24 Jan 2020

Australian urban planner: 'Fire tends to find the weak point in what we do'

From Nine To Noon, 9:08 am on 24 January 2020

In the past two months, bushfires have encroached on Australian cities, including Sydney, Melbourne and Canberra.

 As people move out to the edges of these cities, sensible urban planning is urgently needed to mitigate future risk, says University of Melbourne professor Dr Alan March.

Flames from an out of control bushfire seen from a nearby residential area in Harrington, some 335km northeast of Sydney.

Photo: AFP PHOTO / KELLY-ANN OOSTERBEEK

Australia is facing a complex set of challenges at the moment, Dr March tells Lynn Freeman.

In the past, politics has gotten in the way of sensible urban planning, he says.

“Most of the risks that we face, and the problems that we've had in this fire season, are the result of previous decisions that are very hard to reverse.”

After the 2009 Victorian bushfire, regulations were changed but much of the existing built environment remained vulnerable to bushfire, Dr March says.

“Those changes were fairly significant ... and had repercussions around Australia. But because of the way our planning system works, we don't go back and change existing settlements, it's very difficult to do.

“So we have a legacy risk, I would call it, in the nature of settlements that have been designed and built prior to a high standard of regulation being imposed.”

Particularly vulnerable are the edges of settlements, he says.

“We need to look more carefully at the really high-risk edge areas or interface areas of existing settlements. And perhaps say that's a location where we need to actively intervene and modify the interface between the urban edge and forest and other vegetated areas.”

In Australia, these urban perimeters are huge, Dr March says.

“For some of them, it's somewhat challenging to say where the edge is because we've had quite a lot of urban sprawl.

“We're talking thousands and thousands of kilometres around a lot of settlements that would need active and probably quite expensive modifications to them.”

Political pushback to proposed planning changes has also hampered progress, he says.

“One thing in Australia that rules supreme tends to be property rights. And it's a very strong government that modifies property rights to any great extent.

“We have seen in previous seasons, say after the 2009 bushfires, where the planning and building provisions were made much more risk-averse, and there was a very strong political pushback against that, which led some of those measures being reeled back in to make it easier and cheaper for people to build in high-risk areas.”

As climate change tightens its grip, areas that previously considered low-risk have become fire-prone, Dr March says.

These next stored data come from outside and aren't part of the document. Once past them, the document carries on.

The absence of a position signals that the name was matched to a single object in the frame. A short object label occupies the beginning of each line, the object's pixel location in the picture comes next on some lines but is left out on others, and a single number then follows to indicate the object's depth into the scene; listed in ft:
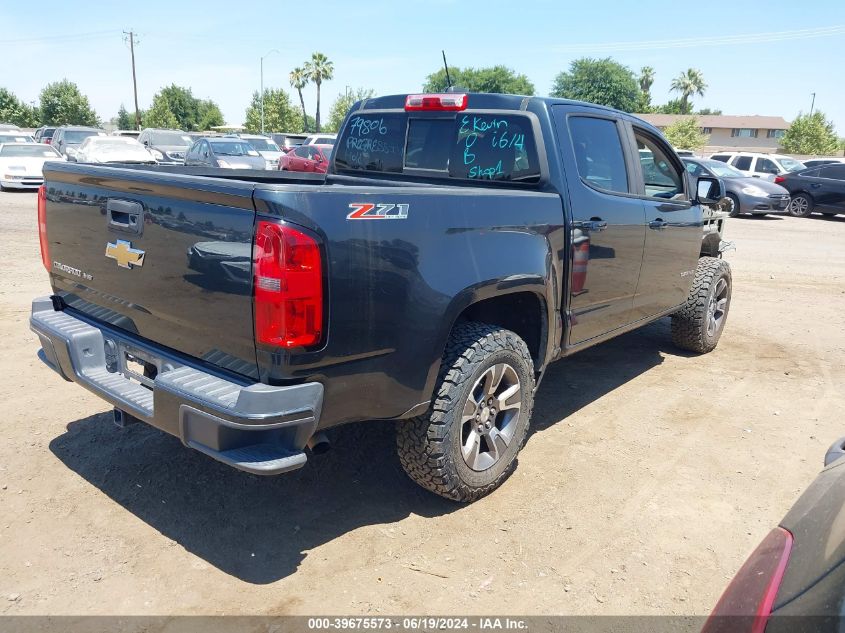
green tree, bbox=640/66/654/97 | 305.32
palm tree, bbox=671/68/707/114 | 306.35
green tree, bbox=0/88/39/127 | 217.56
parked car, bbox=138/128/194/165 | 87.86
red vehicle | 66.44
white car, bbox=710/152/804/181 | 69.51
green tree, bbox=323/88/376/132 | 249.75
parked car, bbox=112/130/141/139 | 111.17
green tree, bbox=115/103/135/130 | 273.01
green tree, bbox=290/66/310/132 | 293.84
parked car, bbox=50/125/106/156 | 81.66
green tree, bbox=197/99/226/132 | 272.10
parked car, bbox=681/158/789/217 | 60.18
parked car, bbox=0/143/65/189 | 60.29
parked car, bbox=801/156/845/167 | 82.61
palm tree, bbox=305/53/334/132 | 286.25
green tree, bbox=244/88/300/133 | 231.09
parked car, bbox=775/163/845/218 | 61.11
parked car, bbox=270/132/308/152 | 112.47
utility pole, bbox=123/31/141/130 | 190.66
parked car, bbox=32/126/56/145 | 114.01
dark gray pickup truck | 8.47
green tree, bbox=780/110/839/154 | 175.83
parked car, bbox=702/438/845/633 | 4.20
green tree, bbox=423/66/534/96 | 248.32
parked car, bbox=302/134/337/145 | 88.20
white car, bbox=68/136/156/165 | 64.23
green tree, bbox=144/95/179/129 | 230.07
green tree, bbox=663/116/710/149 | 175.63
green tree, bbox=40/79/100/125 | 211.41
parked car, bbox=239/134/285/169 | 72.84
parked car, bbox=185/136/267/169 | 63.36
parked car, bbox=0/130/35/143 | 74.38
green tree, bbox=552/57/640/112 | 249.34
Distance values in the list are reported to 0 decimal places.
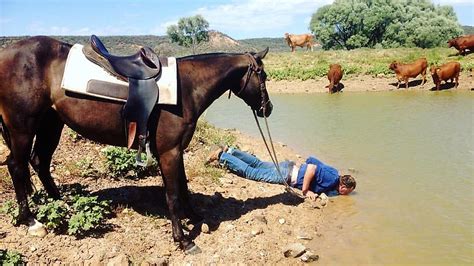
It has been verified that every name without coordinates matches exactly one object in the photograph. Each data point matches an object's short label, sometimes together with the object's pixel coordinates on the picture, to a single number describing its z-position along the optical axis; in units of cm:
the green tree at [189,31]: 5791
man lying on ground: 712
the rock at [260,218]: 589
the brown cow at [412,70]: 2119
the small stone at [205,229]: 537
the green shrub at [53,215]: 471
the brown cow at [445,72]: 2006
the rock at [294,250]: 514
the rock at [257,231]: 556
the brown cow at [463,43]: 2594
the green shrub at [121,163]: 659
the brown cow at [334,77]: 2155
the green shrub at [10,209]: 481
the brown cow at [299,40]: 3794
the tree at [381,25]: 4034
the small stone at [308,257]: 510
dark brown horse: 454
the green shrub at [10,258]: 410
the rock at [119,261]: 448
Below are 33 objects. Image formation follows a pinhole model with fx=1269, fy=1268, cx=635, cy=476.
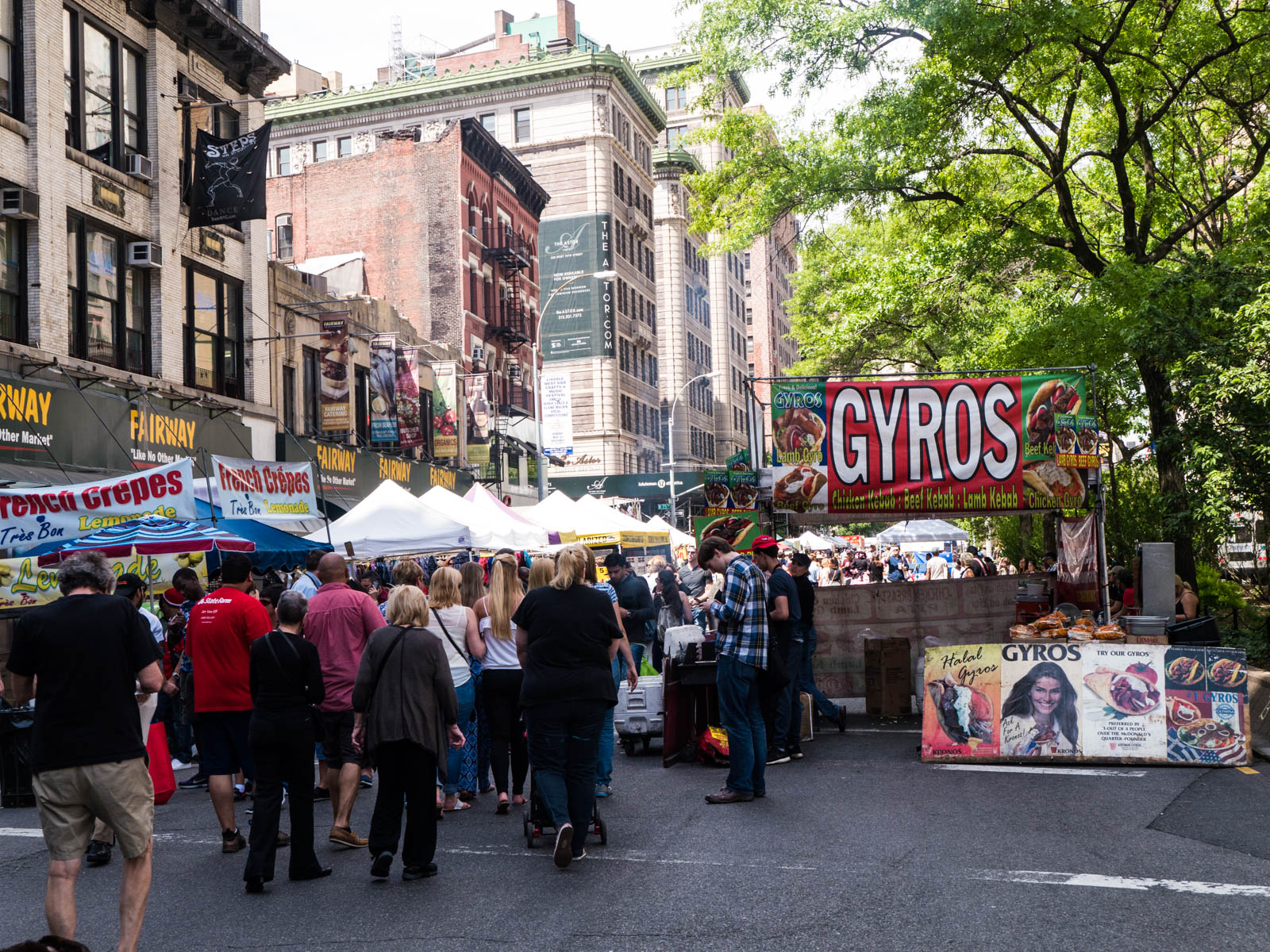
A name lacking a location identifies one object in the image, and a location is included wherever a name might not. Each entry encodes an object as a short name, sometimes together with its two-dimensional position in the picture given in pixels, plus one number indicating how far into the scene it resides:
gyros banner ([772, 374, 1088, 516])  13.21
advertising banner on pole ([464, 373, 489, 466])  38.75
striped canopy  11.58
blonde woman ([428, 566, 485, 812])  8.84
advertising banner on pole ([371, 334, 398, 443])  32.16
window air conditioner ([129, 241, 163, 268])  22.23
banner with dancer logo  22.91
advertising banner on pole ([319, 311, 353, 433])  29.36
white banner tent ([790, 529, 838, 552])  40.14
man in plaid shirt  9.21
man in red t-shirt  8.08
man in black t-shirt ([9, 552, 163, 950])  5.51
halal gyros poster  10.52
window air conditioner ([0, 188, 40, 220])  18.91
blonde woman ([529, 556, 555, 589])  8.21
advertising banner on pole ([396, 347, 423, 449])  32.47
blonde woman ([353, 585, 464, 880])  7.12
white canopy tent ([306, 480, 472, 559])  16.03
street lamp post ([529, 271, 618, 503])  35.19
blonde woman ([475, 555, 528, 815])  8.98
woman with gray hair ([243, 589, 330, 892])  7.16
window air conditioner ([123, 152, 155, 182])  22.33
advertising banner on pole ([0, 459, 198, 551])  11.37
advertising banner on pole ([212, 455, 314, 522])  14.48
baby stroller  7.97
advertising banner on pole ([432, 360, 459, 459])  36.34
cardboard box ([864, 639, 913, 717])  14.12
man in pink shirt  8.34
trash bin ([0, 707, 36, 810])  9.35
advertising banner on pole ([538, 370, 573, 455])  46.12
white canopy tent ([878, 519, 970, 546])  31.44
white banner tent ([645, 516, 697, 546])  27.71
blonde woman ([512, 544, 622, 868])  7.45
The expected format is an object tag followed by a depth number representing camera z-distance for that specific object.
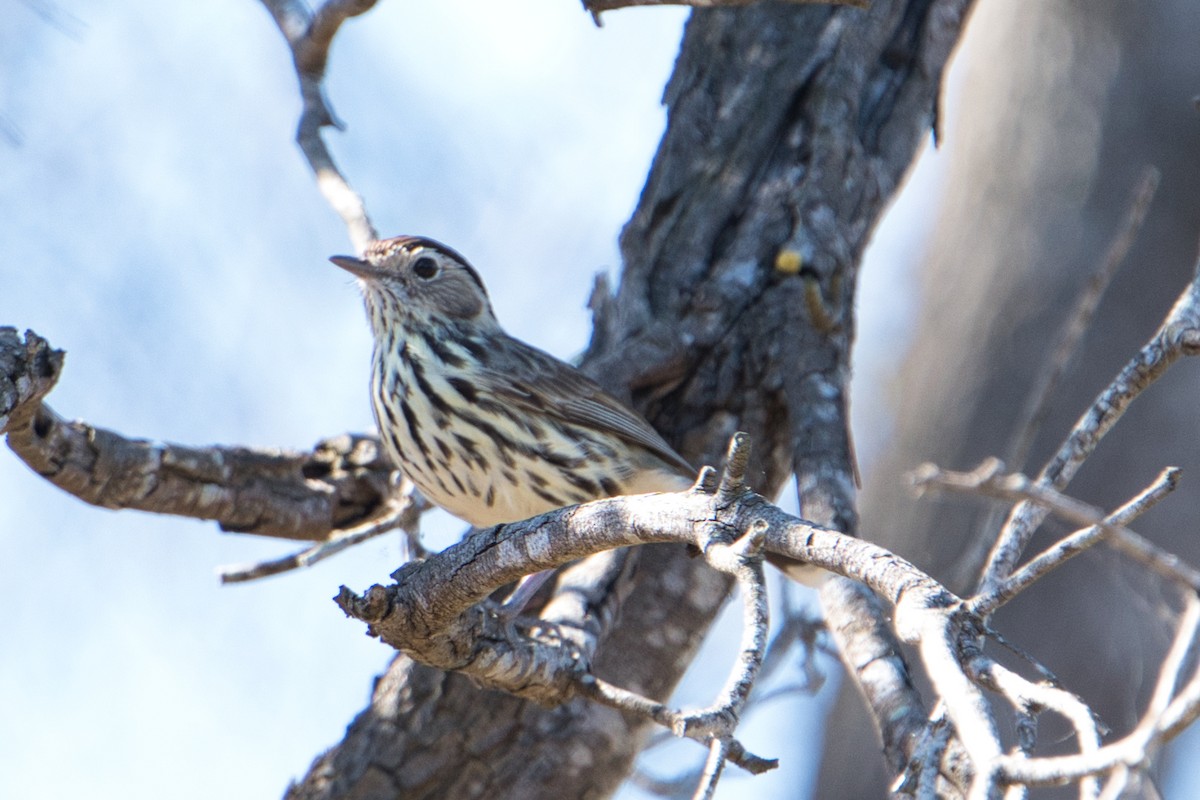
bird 9.09
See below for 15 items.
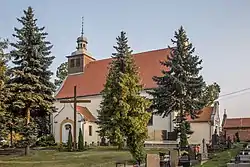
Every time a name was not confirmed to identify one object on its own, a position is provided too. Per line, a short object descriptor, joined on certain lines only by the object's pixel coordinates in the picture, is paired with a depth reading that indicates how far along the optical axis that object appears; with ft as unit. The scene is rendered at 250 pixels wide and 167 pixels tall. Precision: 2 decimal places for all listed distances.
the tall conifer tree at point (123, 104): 73.02
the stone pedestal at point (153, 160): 43.27
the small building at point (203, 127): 125.80
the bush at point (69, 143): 92.38
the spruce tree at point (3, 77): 67.79
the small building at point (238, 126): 182.66
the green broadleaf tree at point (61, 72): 198.45
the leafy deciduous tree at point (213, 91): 182.50
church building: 124.47
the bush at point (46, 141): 124.27
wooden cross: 95.15
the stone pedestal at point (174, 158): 52.08
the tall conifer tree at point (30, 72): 82.94
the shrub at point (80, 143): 94.27
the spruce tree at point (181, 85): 100.73
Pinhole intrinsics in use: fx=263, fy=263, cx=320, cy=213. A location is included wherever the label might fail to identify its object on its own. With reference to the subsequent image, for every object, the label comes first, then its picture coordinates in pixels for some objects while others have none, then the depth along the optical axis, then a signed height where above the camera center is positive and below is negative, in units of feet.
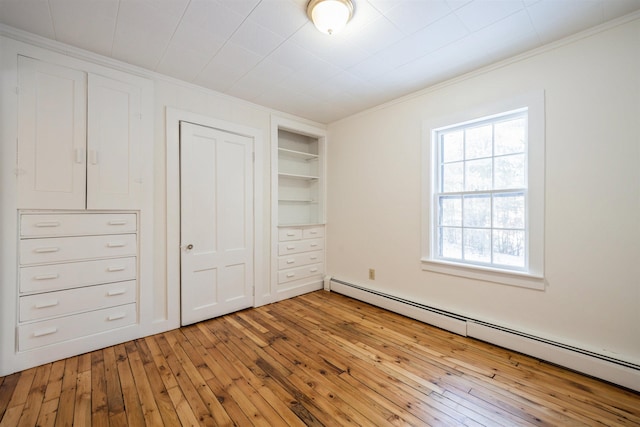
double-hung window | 7.41 +0.48
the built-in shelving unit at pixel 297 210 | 11.91 +0.10
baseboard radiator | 5.97 -3.59
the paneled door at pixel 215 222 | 9.30 -0.41
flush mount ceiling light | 5.49 +4.26
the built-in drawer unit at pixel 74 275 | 6.72 -1.80
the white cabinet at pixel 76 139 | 6.69 +1.98
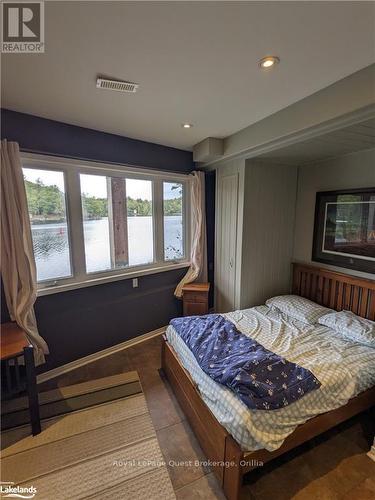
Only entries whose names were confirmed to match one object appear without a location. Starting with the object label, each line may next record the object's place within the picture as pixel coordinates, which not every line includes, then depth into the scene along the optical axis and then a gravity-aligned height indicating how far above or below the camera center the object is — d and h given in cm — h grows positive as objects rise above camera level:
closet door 315 -32
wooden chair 179 -110
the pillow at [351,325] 214 -103
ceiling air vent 168 +96
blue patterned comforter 151 -109
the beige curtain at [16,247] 208 -26
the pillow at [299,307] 262 -104
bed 141 -127
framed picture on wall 247 -12
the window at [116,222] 280 -4
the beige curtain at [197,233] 351 -22
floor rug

“There are areas, particularly north of New South Wales and into Queensland, that have never burnt before, and certainly have not burned with any of the ferocity that we've seen. That means that some of our calculations are not as accurate as perhaps we thought.

“And because of that, it might mean that we need to go back and revisit some of those fundamental assumptions about the way we need to impose new regulations.”

Urban planning needs to encompass and intertwine many factors from road design and the position of parks to individual houses and gardens, Dr March says.

“We need to bring all that together. ….what we find is if one of those factors is not right, the whole thing can fail. Fire tends to find the weak point in what we do.”